"Quitting smoking is often a long and challenging process, but making a commitment to quit is one of the best decisions a person can make," said David J. Prezant, MD, FCCP, FDNY's deputy medical officer and co-designer of the program. "We believe the extremely high penetration rate of our cessation program, about a five-fold greater rate than other programs, is due to offering dedicated workers a voluntary, nonpunitive, free program designed by experts and administered by credible health-care professionals. The program's success also stems from the participants' determination to quit using tobacco and become healthier individuals, especially after their exposure to World Trade Center dust."

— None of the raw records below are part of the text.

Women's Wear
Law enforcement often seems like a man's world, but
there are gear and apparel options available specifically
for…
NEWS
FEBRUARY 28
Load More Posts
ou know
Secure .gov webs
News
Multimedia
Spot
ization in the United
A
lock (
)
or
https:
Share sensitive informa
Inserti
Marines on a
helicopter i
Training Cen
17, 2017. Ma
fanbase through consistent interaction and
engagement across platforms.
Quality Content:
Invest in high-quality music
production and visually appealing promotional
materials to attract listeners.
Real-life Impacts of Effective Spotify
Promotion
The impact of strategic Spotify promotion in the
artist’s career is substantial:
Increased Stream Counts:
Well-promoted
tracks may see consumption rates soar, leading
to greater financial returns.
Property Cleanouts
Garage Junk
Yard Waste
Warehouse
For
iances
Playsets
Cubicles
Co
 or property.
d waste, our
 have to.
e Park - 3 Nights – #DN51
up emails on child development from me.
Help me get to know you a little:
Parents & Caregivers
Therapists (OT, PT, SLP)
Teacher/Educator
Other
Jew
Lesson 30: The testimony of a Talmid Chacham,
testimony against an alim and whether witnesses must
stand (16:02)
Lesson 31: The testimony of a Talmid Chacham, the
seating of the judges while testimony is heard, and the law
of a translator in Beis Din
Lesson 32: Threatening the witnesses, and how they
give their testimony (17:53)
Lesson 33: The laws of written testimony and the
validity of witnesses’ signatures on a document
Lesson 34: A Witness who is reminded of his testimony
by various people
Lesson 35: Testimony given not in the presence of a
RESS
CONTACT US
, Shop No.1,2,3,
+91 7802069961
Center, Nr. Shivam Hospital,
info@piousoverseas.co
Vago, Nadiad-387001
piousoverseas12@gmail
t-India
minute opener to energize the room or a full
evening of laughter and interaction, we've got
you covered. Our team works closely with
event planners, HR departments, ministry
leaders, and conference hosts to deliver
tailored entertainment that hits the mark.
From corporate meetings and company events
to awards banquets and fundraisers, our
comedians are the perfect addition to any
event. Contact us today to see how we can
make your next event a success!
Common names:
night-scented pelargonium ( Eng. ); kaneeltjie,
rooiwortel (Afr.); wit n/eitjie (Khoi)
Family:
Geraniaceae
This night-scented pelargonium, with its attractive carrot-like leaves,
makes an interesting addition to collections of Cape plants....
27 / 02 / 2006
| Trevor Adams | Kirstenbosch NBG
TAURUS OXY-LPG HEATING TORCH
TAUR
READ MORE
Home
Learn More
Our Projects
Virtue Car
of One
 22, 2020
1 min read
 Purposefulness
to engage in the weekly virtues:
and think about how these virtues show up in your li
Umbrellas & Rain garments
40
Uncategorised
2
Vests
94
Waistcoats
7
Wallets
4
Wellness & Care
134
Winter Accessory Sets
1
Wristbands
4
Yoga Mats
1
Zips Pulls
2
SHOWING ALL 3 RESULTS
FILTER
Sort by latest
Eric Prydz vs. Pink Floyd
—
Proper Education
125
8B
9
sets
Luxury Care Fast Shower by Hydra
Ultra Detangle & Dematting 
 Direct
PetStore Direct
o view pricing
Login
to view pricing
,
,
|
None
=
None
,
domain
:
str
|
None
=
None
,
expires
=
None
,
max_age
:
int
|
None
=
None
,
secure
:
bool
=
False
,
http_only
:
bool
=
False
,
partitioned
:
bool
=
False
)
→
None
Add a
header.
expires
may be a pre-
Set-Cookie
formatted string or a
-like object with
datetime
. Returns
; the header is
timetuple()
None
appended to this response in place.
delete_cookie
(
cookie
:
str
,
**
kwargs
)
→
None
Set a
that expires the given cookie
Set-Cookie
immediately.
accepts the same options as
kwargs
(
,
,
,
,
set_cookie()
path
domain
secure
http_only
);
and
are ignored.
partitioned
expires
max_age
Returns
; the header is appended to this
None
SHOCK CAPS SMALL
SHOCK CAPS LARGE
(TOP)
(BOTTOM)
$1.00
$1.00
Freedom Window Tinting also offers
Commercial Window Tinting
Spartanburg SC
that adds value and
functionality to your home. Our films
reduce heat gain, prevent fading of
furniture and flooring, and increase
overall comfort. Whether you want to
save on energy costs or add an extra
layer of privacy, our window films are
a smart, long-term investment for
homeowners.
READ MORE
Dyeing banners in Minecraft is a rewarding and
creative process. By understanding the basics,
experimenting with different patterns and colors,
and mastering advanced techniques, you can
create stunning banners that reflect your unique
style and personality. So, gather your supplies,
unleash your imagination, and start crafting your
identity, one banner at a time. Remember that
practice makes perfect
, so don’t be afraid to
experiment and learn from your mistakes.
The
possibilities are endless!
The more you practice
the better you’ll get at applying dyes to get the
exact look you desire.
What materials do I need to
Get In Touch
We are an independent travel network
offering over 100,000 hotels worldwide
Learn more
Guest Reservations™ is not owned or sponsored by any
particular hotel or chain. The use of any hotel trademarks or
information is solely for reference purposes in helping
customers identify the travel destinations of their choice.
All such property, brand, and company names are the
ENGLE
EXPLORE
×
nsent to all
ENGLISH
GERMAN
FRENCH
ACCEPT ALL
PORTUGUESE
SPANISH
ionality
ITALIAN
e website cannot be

In a survey conducted in the months after September 11th, Dr. Prezant found that approximately 1,500 of 11,000 FDNY firefighters were cigarette smokers, with 29 percent having increased their habit since 9/11 and 23 percent having re-started cigarette smoking after 9/11. After one year of rolling classes, 214 of the FDNY cigarette smokers enrolled in the 12-week program. Of the participants, 88 percent were treated with nicotine replacement therapy, with the most using Nicotrol® patch and inhaler, and 14 percent with nicotine replacement therapy plus buproprion SR. Follow-up sessions indicated that 64 percent of the enrollees were tobacco free at 3-months, and 39 percent were tobacco free at 6-months. Program quit rates show a 10-fold increase compared to previous studies not using medications and a two- to three-fold increase compared to trials using single nicotine replacement therapy of any type.
The FDNY Tobacco Cessation Program uses a multi-modal approach, incorporating proven methods of smoking cessation with the unique needs of rescue workers. The program uses combination nicotine replacement therapy (patch, inhaler, spray) and other medications as needed with behavior-stress support from smoking cessation experts. Participants of the program also have access to a free online program from Pfizer called Nicotrol® Helping Hand
"By supporting the FDNY Tobacco Cessation Program, The CHEST Foundation reinforces its commitment to educating the community on the dangers of tobacco use and raising awareness about general lung health," said Diane E. Stover, MD, FCCP, Chief of Pulmonary Medicine at Memorial Sloan Kettering Cancer Center and President of The CHEST Foundation. "We commend our FDNY firefighters and rescue workers for overcoming, yet, another great challenge and hope that their courage and resolve to quit smoking will inspire other smokers in New York and around the country to do the same."
The Tobacco Cessation Program is offered free-of-charge to participants and is made possible by FDNY, The CHEST Foundation, Pfizer Corporation (makers of the Nicotrol, line of smoking cessation products), and the International Association of Firefighters. In addition, smoking cessation expert and co-designer of the program Matthew P. Bars, MS, of the Smoking Consultation Service, and other health-care professionals from Montefiore Medical Center, Long Island Jewish - North Shore Medical Center, and Memorial Sloan-Kettering Cancer Center have assisted in support sessions for participants. The supporting professionals continue to use the program to help train pulmonary fellows in the art and science of tobacco cessation.
The CHEST Foundation is the philanthropic arm of the ACCP, whose mission is to provide resources to advance prevention and treatment of chest diseases. Smoking cessation is a priority of The CHEST Foundation and is pursued through education, collaboration, communication, and recognition.
CHEST 2003 is the 69th annual international scientific assembly of the American College of Chest Physicians, being held in Orlando, October 25-30. ACCP represents more than 15,700 members who provide clinical respiratory, critical care, and cardiothoracic patient care in the United States and throughout the world. ACCP's mission is to promote the prevention and treatment of diseases of the chest through leadership, education, research, and communication.